**Work item**
From the line that includes "Lau chùi định" to the last line of the records, inclusive, repeat each line exactly.

Saved data entries:
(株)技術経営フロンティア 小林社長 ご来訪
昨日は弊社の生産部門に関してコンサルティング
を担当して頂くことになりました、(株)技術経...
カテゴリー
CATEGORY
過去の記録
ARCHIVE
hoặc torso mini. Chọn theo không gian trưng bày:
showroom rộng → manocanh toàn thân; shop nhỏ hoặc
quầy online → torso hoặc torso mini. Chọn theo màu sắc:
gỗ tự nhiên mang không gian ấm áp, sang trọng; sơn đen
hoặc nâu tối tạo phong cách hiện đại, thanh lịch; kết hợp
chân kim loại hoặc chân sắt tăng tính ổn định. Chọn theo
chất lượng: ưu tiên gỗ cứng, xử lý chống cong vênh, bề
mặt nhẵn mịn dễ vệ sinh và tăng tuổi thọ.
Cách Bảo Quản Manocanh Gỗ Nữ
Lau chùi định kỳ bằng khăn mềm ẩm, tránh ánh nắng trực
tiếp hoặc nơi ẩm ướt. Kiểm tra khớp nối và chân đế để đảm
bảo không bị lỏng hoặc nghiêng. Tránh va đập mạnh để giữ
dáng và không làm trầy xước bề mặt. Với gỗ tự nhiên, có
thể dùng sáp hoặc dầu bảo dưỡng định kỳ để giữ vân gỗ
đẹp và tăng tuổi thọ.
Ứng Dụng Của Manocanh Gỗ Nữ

**Completed exercise**
Lau chùi định kỳ bằng khăn mềm ẩm, tránh ánh nắng trực
tiếp hoặc nơi ẩm ướt. Kiểm tra khớp nối và chân đế để đảm
bảo không bị lỏng hoặc nghiêng. Tránh va đập mạnh để giữ
dáng và không làm trầy xước bề mặt. Với gỗ tự nhiên, có
thể dùng sáp hoặc dầu bảo dưỡng định kỳ để giữ vân gỗ
đẹp và tăng tuổi thọ.
Ứng Dụng Của Manocanh Gỗ Nữ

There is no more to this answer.